## [Passage]
==*==

In this study the dynamic load sharing behavior of a five planet double-helical planetary gear set was investigated experimentally on a back-to-back test rig. A high-frequency strain measurement at the planet pins was used to calculate the load share factors based on the bending strains. Comparing the load share under high rotational speeds with quasi-static conditions, the following conclusions and design recommendations can be drawn:

  • The load share factors determined under quasi-static condition are applicable for a wide operational range of speed and torque. Dynamic effects on the load sharing behaviour have to be considered only at very high speeds (also depending on the ressonance area of the gear meshes).

  • Although high-precision gears and components are used in this study, the results show relative large differences in load sharing under low load when comparing the individual planets. Thus, including the tolerance chain into the design process is recommended.

  • At high speeds and low loads, the load sharing behaviour is significantly influenced by the vibration behavior of the drive train. Resonance areas can lead to increased load share values and amplitudes. The operational range of the planetary gearbox should be checked for such ressonance areas (tooth numbers and masses) to avoid them during continous operation.

==*==

## [Dataset extract]
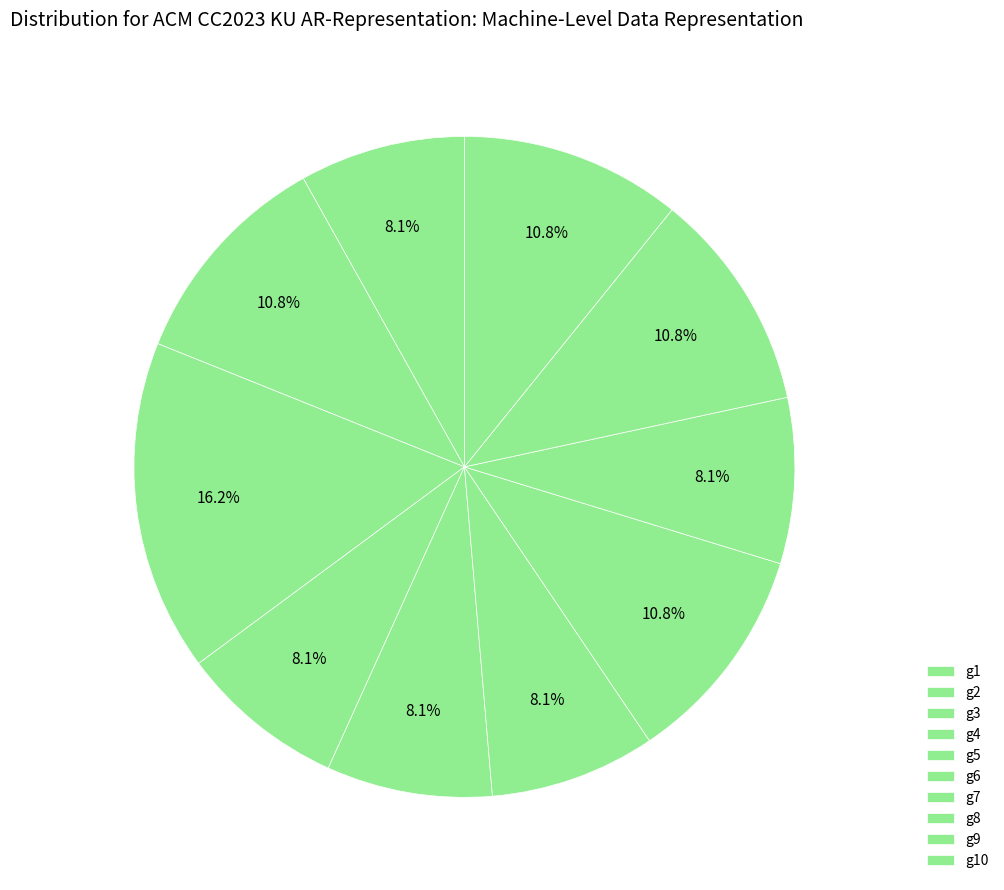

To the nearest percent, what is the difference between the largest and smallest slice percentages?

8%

==*==

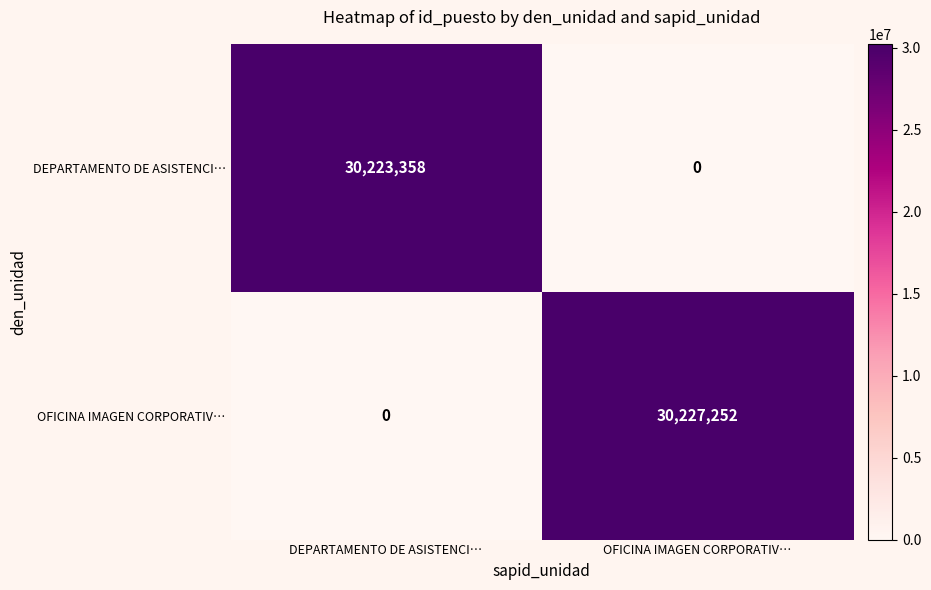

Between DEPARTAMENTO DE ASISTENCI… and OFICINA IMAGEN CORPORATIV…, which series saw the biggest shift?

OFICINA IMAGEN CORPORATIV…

==*==

## [Exercise instructions]
• a. List the opening sentence of each bulleted point in the planetary gear passage.
• b. Retype everything in the planetary gear passage from "In this study the" down to "the gear meshes).".

## [Answers to the problems]
• a.
- The load share factors determined under quasi-static condition are applicable for a wide operational range of speed and torque.
- Although high-precision gears and components are used in this study, the results show relative large differences in load sharing under low load when comparing the individual planets.
- At high speeds and low loads, the load sharing behaviour is significantly influenced by the vibration behavior of the drive train.

• b.
In this study the dynamic load sharing behavior of a five planet double-helical planetary gear set was investigated experimentally on a back-to-back test rig. A high-frequency strain measurement at the planet pins was used to calculate the load share factors based on the bending strains. Comparing the load share under high rotational speeds with quasi-static conditions, the following conclusions and design recommendations can be drawn:

  • The load share factors determined under quasi-static condition are applicable for a wide operational range of speed and torque. Dynamic effects on the load sharing behaviour have to be considered only at very high speeds (also depending on the ressonance area of the gear meshes).